• Excerpt to read:
I made a test setup to learn how to use the mixer/PLL approach.
First using 10MHz from both outputs of a DSS (Rigol DG990) to observe
the DC shift with shifting the phase between the two signal.
Then by modulating one output with FM or PM.
There is a low pass filter after the mixer to get rid of the 10 MHz and
its harmonics but the LPF is measured flat till about 10kHz.
The output signal from the mixer was kept within 10% of the full voltage
swing to stay in the (hopefully) linear range.
Using PM creates a low frequency output from the mixer that is
proportional to the phase shift (region 0-1 degree) and constant in
amplitude with change of frequency. Also when using external modulation
from an audio signal generator created the expected behavior with drive
level and no frequency impact
Using FM with 0.1 Hz frequency deviation the mixer output amplitude
decreases very fast with increasing frequency (range 0.1 to 10 Hz)
Also when using 1 Hz or more frequency deviation. The higher frequency
deviation leads to higher output levels as expected.
Can someone help me understand how this FM signal (0.1 to 1000 Hz
modulation and 0.1 to 1 Hz frequency deviation) translates to the
calibration example mentioned in the document on phase noise measurement
as linked by Bob. (0.1 Hz deviation at 1 kHz rate leading to a sideband
(at 1kHz?) level of -86 dBc)
At a 1kHz rate I see (yet) no output from the mixer where at 1Hz there
is a lot of output. Why is this output frequency dependency?
Is this a problem with the signal generator? Or the mixer?

• Data section:

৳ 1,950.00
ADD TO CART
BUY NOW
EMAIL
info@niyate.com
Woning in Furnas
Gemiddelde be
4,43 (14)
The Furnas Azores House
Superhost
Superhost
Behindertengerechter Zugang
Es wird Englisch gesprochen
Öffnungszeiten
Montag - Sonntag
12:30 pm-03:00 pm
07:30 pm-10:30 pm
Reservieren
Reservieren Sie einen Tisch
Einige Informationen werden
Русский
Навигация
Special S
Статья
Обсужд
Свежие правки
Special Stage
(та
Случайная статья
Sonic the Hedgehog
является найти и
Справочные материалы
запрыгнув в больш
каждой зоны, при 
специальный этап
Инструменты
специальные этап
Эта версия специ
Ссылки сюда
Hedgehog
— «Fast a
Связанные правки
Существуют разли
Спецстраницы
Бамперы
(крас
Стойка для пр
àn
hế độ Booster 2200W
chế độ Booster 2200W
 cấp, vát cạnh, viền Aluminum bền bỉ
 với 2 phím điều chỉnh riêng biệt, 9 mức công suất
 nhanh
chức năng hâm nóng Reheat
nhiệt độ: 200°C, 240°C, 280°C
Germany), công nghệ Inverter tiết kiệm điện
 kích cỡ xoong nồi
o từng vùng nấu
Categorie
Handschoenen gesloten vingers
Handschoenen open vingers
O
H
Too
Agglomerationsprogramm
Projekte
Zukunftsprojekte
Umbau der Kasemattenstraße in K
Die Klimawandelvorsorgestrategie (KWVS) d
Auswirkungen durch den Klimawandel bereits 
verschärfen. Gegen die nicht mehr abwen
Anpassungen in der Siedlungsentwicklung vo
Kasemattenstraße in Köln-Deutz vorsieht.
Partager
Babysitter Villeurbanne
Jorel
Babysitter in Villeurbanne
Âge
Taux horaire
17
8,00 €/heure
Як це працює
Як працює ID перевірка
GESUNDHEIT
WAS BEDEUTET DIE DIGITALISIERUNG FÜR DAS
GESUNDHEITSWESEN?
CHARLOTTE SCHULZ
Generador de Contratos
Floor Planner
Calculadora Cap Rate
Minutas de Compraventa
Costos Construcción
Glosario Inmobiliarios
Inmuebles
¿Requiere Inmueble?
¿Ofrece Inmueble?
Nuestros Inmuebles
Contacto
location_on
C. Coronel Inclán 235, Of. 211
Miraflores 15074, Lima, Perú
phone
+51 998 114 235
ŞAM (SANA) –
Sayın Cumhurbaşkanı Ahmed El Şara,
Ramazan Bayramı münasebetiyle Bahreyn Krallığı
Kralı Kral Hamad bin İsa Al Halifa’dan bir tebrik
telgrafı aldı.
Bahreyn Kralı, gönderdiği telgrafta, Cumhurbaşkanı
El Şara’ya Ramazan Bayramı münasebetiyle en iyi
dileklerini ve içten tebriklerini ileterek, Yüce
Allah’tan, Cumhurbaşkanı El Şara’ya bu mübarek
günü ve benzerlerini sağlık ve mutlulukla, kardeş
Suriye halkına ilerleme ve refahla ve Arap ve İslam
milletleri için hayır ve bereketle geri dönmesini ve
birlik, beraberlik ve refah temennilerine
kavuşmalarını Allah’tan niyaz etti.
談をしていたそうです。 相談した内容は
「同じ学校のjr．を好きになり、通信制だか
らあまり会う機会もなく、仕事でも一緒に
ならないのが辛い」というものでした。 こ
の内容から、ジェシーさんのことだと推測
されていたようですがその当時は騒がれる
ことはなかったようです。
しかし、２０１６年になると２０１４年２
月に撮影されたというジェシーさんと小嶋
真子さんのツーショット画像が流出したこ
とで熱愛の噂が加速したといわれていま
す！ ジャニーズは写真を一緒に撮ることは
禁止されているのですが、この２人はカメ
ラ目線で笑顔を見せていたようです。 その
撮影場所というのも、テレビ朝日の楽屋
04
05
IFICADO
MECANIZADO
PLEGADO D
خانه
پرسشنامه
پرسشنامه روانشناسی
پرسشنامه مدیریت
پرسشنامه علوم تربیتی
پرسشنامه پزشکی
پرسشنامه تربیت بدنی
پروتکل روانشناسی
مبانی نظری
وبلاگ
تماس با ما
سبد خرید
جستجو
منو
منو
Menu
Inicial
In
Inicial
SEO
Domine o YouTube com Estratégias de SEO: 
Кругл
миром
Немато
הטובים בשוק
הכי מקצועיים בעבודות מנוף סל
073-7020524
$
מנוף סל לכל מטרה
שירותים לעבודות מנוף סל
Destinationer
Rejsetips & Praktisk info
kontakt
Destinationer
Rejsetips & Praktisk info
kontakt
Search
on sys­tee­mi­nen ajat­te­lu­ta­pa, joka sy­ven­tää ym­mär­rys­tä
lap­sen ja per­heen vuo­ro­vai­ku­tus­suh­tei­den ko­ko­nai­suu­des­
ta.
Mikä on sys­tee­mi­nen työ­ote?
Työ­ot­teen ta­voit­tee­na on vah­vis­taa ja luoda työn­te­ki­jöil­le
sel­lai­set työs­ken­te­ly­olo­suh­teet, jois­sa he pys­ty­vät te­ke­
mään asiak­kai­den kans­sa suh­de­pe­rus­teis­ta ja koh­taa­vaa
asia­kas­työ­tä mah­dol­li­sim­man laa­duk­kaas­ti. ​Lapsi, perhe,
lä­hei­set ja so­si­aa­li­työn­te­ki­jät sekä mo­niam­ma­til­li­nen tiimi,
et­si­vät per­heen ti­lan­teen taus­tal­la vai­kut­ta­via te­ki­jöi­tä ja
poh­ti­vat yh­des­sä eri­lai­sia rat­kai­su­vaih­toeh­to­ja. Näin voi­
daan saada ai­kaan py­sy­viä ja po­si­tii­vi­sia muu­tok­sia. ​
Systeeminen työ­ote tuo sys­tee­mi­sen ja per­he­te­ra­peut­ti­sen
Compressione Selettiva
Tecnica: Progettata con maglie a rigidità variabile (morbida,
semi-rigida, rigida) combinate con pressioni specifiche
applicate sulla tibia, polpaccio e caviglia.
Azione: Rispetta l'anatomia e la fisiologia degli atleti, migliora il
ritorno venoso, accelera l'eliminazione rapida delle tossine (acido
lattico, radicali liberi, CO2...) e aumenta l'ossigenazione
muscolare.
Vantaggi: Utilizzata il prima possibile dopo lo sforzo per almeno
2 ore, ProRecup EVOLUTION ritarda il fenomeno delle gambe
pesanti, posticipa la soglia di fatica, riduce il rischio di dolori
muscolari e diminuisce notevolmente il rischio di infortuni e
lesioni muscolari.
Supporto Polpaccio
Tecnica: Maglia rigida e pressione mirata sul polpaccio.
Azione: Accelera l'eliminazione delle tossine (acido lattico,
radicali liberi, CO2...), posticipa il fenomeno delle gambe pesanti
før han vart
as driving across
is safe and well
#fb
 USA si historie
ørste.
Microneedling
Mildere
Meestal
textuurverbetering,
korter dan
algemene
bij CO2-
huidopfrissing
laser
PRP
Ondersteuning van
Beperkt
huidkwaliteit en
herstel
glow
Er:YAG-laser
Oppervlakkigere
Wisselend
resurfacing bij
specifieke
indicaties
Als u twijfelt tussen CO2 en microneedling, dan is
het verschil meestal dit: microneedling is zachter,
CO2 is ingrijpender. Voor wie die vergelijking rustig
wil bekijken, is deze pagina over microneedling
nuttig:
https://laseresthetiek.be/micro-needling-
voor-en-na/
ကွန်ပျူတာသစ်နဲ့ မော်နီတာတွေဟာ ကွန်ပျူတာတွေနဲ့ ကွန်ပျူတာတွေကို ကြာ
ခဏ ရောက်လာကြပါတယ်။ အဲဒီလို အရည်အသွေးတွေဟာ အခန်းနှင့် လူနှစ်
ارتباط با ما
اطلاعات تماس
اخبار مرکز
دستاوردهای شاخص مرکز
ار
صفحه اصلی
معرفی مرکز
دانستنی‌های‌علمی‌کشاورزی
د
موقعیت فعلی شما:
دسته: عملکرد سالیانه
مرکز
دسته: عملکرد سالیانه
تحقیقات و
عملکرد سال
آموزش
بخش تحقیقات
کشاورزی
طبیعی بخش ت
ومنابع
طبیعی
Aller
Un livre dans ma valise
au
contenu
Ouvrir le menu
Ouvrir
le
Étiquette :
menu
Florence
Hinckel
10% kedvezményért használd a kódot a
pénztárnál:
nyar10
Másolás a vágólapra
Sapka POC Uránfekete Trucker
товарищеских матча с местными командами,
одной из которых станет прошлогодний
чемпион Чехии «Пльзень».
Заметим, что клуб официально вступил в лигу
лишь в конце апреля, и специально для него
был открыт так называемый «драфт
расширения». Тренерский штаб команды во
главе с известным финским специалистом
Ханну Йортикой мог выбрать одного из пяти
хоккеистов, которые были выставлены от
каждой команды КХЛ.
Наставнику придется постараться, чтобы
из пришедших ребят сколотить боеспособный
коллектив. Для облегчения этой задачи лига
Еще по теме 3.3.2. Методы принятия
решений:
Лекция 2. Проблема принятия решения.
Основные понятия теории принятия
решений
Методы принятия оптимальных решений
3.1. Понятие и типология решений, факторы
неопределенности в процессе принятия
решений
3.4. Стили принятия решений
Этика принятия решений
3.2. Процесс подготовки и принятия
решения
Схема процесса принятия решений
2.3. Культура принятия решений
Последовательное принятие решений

• Task instructions:
#1 In the listing, count the lines that contain the string "posticipa", treating case as significant. Reply with the number only.
#2 Continue the post about the mixer/PLL test setup from its last sentence.

• Answer set:
#1 2

#2
Then I tried to use the modulated signal from the SG PLL locked to a
10MHz VCO. Results where the same. FM output signal is frequency
dependent, PM not.
Erik.
I found the info on how to calibrate and lots of other practical stuff in
here: https://martein.home.xs4all.nl/pa3ake/hmode/dds_pmnoise_pll.html
Erik
On Mon, Jun 20, 2022, 19:43 Erik Kaashoek erik@kaashoek.com wrote:
Bob, Magnus,
Thanks, clear. A counter is for ADEV, not for phase noise.
I made a test setup to learn how to use the mixer/PLL approach.
First using 10MHz from both outputs of a DSS (Rigol DG990) to observe the
DC shift with shifting the phase between the two signal.
Then by modulating one output with FM or PM.
There is a low pass filter after the mixer to get rid of the 10 MHz and
its harmonics but the LPF is measured flat till about 10kHz.
The output signal from the mixer was kept within 10% of the full voltage
swing to stay in the (hopefully) linear range.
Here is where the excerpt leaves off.